After six years of work from more than 50 students, the UA’s CubeSat satellites launched into the air aboard a former Russian nuclear warhead last Wednesday.
Within the hour of launch it was clear that the weapon-of-mass-destruction turned space-hopeful had crashed to the earth, never breaking out of the atmosphere, and along with it were the two UA CubeSats, named Rincon and Sacred.
The UA CubeSats, two 4-inch-by-4-inch satellites, were designed to tumble freely into orbit around the earth while sending information back to the Earth on their speed and temperature.
Despite the launch being a failure – with little to no information from the Russians on what went wrong – the students, faculty and the lone volunteer from the community involved in the project who attended the launch ceremony at Kuiper Space Sciences building didn’t seem too disappointed.
“”To sum it up, the program has been a success; the launch was a failure,”” said Ron Fevig, a planetary sciences doctoral student who has devoted thousands of hours toward the UA CubeSat program.
Although the ultimate goal of the program was to have the UA among the first universities to launch the small satellites into space, the program still accomplished a great deal, said Charlie Cooper, an electrical engineering graduate student and one of the main writers of the Java-based software that would have been used to send and receive data and commands to the CubeSats.
“”Not much has been lost from the CubeSat not making it into space,”” Cooper said. “”The primary payback from this program has already been paid both in the fun and the education we’ve received.””

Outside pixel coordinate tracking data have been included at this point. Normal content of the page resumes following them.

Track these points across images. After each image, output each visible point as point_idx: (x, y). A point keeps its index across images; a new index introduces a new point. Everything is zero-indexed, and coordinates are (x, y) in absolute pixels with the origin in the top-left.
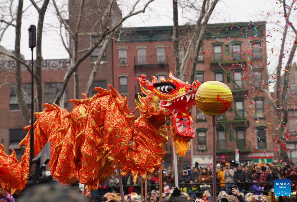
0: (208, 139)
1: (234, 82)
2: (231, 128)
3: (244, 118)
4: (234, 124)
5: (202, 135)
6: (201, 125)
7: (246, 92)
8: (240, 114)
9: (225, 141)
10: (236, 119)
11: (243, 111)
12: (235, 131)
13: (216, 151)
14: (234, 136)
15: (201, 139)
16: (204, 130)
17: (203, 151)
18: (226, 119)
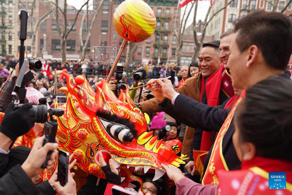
0: (150, 52)
1: (165, 27)
2: (161, 48)
3: (167, 44)
4: (163, 46)
5: (148, 49)
6: (148, 45)
7: (170, 32)
8: (166, 42)
9: (158, 53)
10: (164, 44)
11: (167, 40)
12: (162, 49)
13: (154, 57)
14: (162, 51)
15: (147, 51)
16: (149, 47)
17: (148, 57)
18: (159, 43)
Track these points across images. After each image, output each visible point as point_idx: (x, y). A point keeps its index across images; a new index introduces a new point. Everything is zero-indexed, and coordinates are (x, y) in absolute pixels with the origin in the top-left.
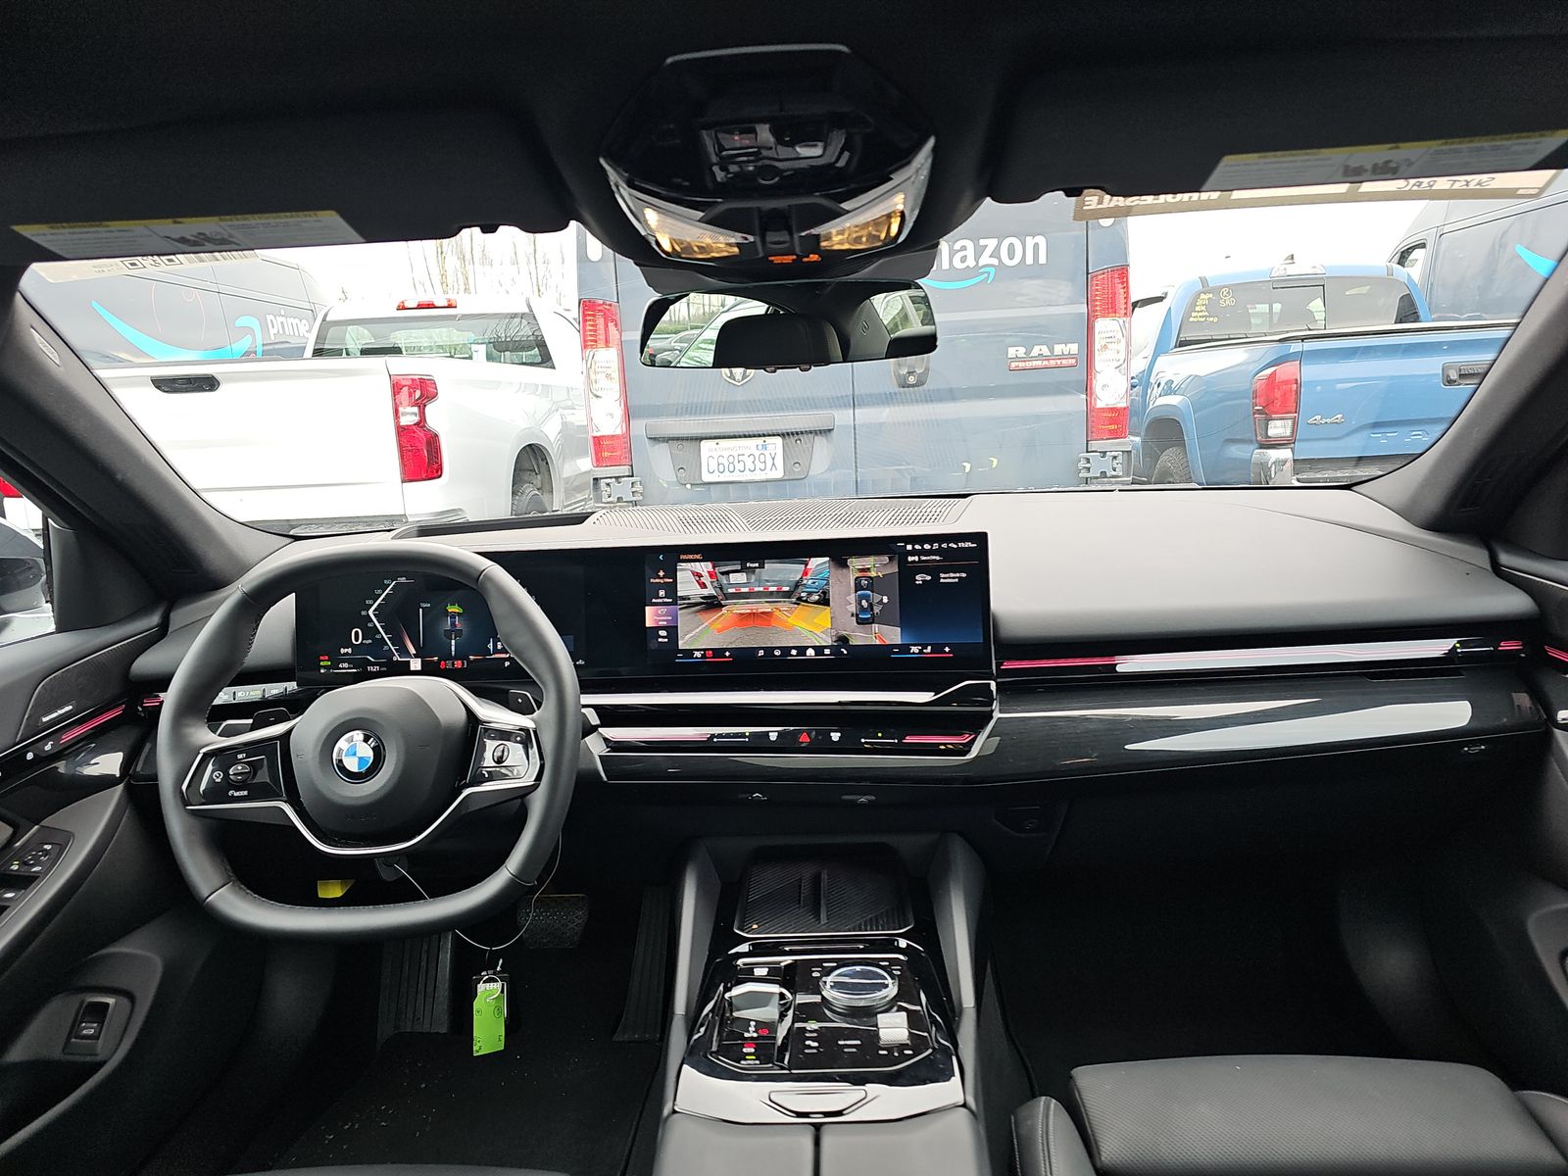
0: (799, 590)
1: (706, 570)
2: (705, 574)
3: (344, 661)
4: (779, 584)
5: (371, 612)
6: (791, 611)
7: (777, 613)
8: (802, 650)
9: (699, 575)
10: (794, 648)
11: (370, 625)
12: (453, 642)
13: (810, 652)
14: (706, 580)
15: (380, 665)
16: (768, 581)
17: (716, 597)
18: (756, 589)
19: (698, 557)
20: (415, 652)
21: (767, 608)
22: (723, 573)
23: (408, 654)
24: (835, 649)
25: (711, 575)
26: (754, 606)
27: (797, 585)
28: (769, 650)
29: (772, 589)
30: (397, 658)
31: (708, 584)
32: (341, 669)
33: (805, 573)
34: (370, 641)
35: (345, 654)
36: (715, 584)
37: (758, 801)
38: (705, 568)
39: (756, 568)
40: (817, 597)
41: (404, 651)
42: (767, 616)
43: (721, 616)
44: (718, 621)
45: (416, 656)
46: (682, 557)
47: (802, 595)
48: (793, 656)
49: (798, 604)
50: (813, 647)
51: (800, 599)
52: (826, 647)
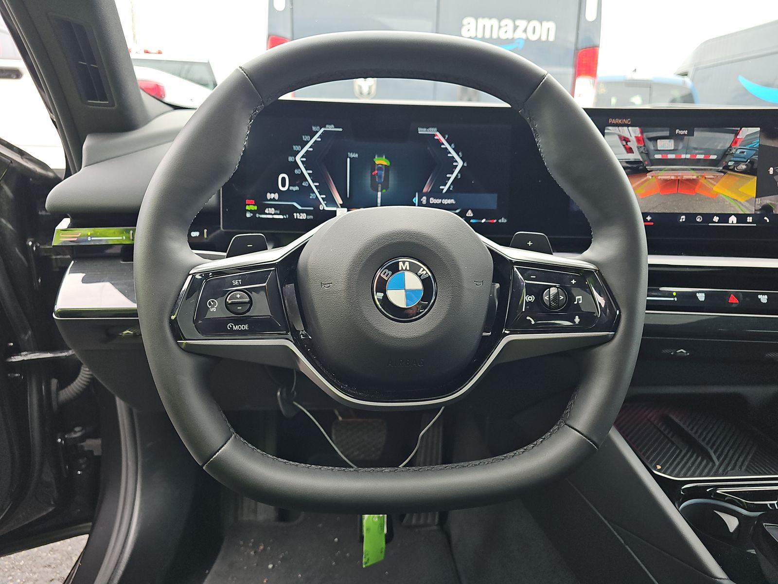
0: (727, 159)
1: (633, 135)
2: (633, 139)
3: (271, 206)
4: (707, 152)
5: (298, 159)
6: (716, 179)
7: (703, 181)
8: (724, 217)
9: (626, 140)
10: (717, 215)
11: (297, 172)
12: (379, 194)
13: (733, 220)
14: (633, 144)
15: (308, 213)
16: (696, 149)
17: (641, 162)
18: (683, 156)
19: (626, 122)
20: (341, 203)
21: (692, 175)
22: (650, 139)
23: (334, 203)
24: (757, 218)
25: (638, 140)
26: (680, 173)
27: (726, 154)
28: (691, 217)
29: (699, 157)
30: (323, 206)
31: (635, 149)
32: (267, 214)
33: (735, 142)
34: (297, 188)
35: (271, 200)
36: (642, 149)
37: (682, 358)
38: (632, 133)
39: (684, 135)
40: (744, 167)
41: (330, 200)
42: (691, 183)
43: (645, 181)
44: (643, 186)
45: (342, 206)
46: (610, 121)
47: (730, 164)
48: (715, 222)
49: (725, 173)
50: (735, 215)
51: (727, 168)
52: (749, 215)
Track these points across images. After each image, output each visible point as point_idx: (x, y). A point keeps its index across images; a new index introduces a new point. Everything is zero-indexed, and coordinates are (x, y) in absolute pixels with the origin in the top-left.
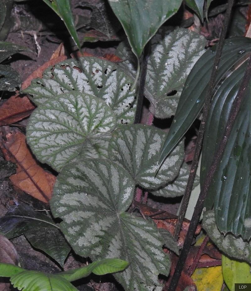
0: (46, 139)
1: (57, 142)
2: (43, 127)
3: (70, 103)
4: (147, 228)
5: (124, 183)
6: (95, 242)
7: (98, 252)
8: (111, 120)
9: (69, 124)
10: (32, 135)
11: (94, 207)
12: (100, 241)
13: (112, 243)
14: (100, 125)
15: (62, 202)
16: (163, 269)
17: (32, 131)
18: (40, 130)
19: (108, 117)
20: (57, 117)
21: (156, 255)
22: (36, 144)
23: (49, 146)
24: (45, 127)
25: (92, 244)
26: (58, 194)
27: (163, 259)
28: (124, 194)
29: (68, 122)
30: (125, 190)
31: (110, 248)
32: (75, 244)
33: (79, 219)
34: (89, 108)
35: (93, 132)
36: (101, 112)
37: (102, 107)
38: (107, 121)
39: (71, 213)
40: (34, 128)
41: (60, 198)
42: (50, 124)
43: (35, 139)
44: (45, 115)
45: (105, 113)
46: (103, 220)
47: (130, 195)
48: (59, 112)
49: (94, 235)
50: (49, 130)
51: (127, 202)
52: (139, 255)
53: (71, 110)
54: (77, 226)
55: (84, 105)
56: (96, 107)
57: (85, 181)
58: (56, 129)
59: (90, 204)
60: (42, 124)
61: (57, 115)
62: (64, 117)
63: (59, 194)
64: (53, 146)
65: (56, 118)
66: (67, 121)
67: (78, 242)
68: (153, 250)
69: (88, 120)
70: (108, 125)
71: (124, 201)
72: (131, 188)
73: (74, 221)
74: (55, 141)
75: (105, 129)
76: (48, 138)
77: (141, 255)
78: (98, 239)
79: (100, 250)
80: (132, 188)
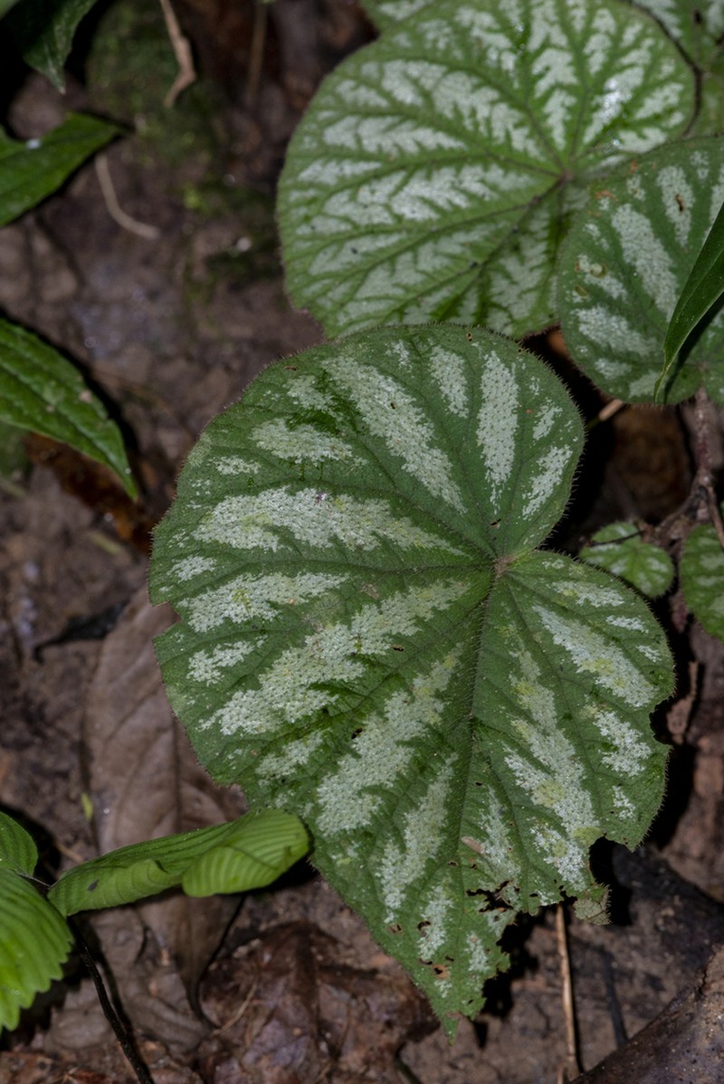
0: (353, 198)
1: (397, 209)
2: (359, 140)
3: (496, 32)
4: (622, 622)
5: (540, 431)
6: (298, 715)
7: (295, 760)
8: (674, 100)
9: (476, 125)
10: (306, 175)
11: (352, 549)
12: (325, 710)
13: (381, 714)
14: (624, 120)
15: (205, 533)
16: (622, 815)
17: (311, 157)
18: (339, 154)
19: (661, 84)
20: (427, 95)
21: (616, 749)
22: (307, 219)
23: (356, 226)
24: (365, 142)
25: (286, 722)
26: (195, 498)
27: (637, 769)
28: (533, 478)
29: (473, 112)
30: (541, 461)
31: (361, 744)
32: (204, 726)
33: (254, 611)
34: (577, 48)
35: (588, 152)
36: (632, 66)
37: (636, 45)
38: (652, 105)
39: (224, 585)
40: (321, 143)
41: (201, 517)
42: (391, 128)
43: (311, 193)
44: (376, 85)
45: (651, 69)
46: (379, 605)
47: (558, 480)
48: (436, 70)
49: (304, 680)
50: (380, 156)
51: (545, 507)
52: (525, 752)
53: (499, 61)
54: (239, 644)
55: (559, 38)
56: (608, 43)
57: (337, 432)
58: (411, 148)
59: (334, 539)
60: (357, 125)
61: (428, 83)
62: (457, 93)
63: (200, 500)
64: (374, 231)
65: (419, 101)
66: (466, 112)
67: (222, 715)
68: (608, 724)
69: (571, 101)
70: (655, 120)
71: (530, 506)
72: (564, 453)
73: (228, 619)
74: (387, 207)
75: (643, 137)
76: (364, 193)
77: (537, 751)
78: (319, 700)
79: (307, 752)
80: (569, 454)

Programs like UA CubeSat are invaluable to universities as well as to industry and technological advancement, because they provide students with experiences that will aid them in their careers, said Susan Brew, the associate director and program manager of the Arizona/NASA Space Grant Consortium.
“”The payoff to industry is that in the next 10 years about 50 percent of our country’s technical work force will retire, and there aren’t the young people coming up in the ranks to fill the role of the next generation scientists and engineers,”” Brew said.
UA CubeSat allowed students to apply their knowledge to a real project and to expand their knowledge into areas they normally wouldn’t have worked as students, Brew said.
“”This is real-world, hands-on experience that you can’t get in the classroom,”” Fevig said. “”Throughout the program, we always communicated to each other as to what was going on a nearly daily basis, and I think every student had the chance in this program to be at some level involved in every aspect of satellite development and that’s very beneficial to have such a well-rounded perspective.””
The UA CubeSat program also reached across borders in terms of teamwork, as one of the UA CubeSats contained a computer board designed and built by students from Mont Pelat University in France, said Uwe Fink, a planetary sciences professor emeritus and UA CubeSat program manager.
“”There is this sense of community among the people who worked on these projects, which is really very nice,”” Fink said.
Besides providing education and real-world experience for students, the UA CubeSats program was meant to develop “”nanotechnology satellites”” that if proven useful could reduce the cost and time it takes to get into space and conduct science experiments, Fink said.
“”There’s opportunity for a lot of real, good science experiments to add on to these small satellites,”” Fink said.
The data collected by the satellites might provide a cheap way of monitoring global warming by tracking solar temperatures and carbon dioxide levels in the earth’s atmosphere, Fink said.
To date, there has yet to be any amateur satellites or student satellites launched into space that can communicate with each other and then back to Earth, Fink said.
The UA CubeSats had been successful at sending data from one satellite to another and then to the control station on previous tests on the ground, Fink said.
Currently the UA is determining what steps are needed to continue on with the UA CubeSats program and how they can establish steady funding and encourage a larger scale CubeSat program, Fink said. Over the last six years the UA CubeSat program cost about $300,000, which is relatively low, but in order to sustain a CubeSat program across universities like the UA, an ideal budget would be $100,000 to $200,000 annually, Fink said.
Much of the program was funded by private donations and companies like Raytheon and Rincon Research Corporation and the Arizona/NASA Space Grant Consortium, Brew said.
“”We are hoping that somehow through congressional delegations and other people we can get more interest in this and then get NASA and the Air Force and so on to support these types of programs more widely,”” Fink said.
“”One of the biggest problems we’ve had is getting launches from NASA or the Air Force,”” Fink said. “”That’s why we tried to launch on a Russian rocket, but if we can raise some interest for such programs within the nation, then we could have a whole bunch of science payload in mind that would be really useful.””
The two UA CubeSats, as well as another dozen CubeSats from universities and private corporations in California, Hawaii, Montana, Kansas, Japan and Korea, were aboard an Intercontinental Ballistic Missile known as a Dnepr Rocket, which was launched from the Baikonur Base in Kazakhstan by the Russian military. The launch pod holding the CubeSats was organized by California Polytechnic State University in San Luis Obispo, which also served as the information feed to the UA during the launch and eventual crash.